▶ _Data excerpt_:
******

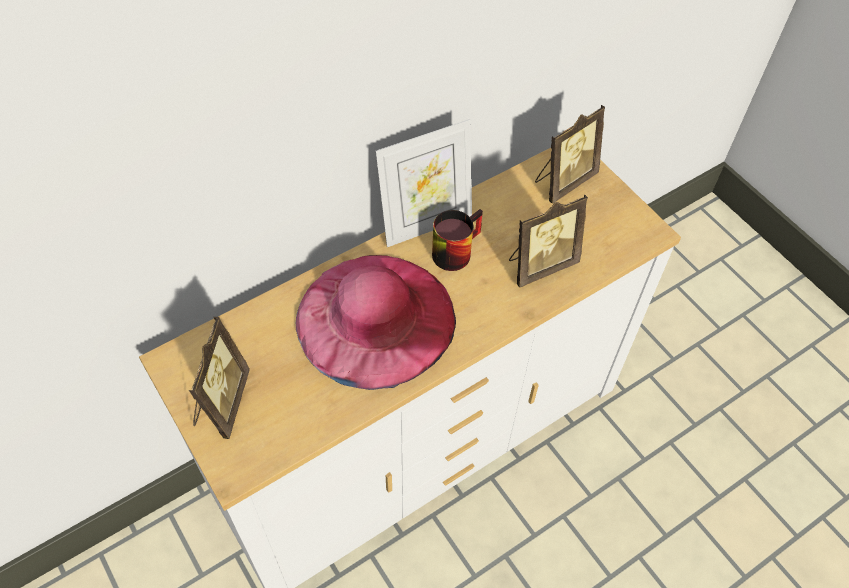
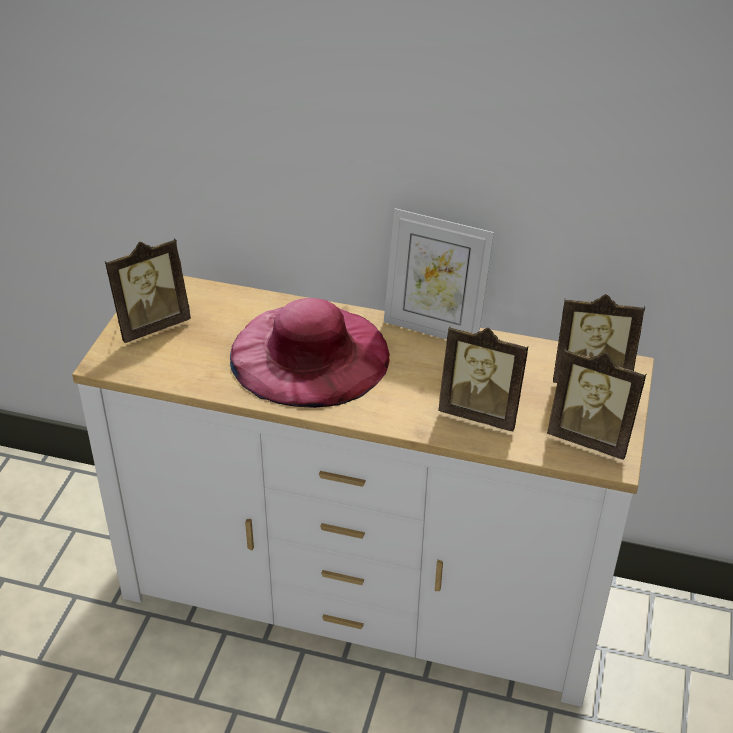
camera: 50 degrees right, 15 degrees down
mug [432,209,483,271] -> none
none -> picture frame [547,348,647,460]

******

▶ _Work instruction_: If a picture appears in the data, omit it; transcribe all the rest exactly.

▶ _Answer section_:
camera: 50 degrees right, 15 degrees down
mug [432,209,483,271] -> none
none -> picture frame [547,348,647,460]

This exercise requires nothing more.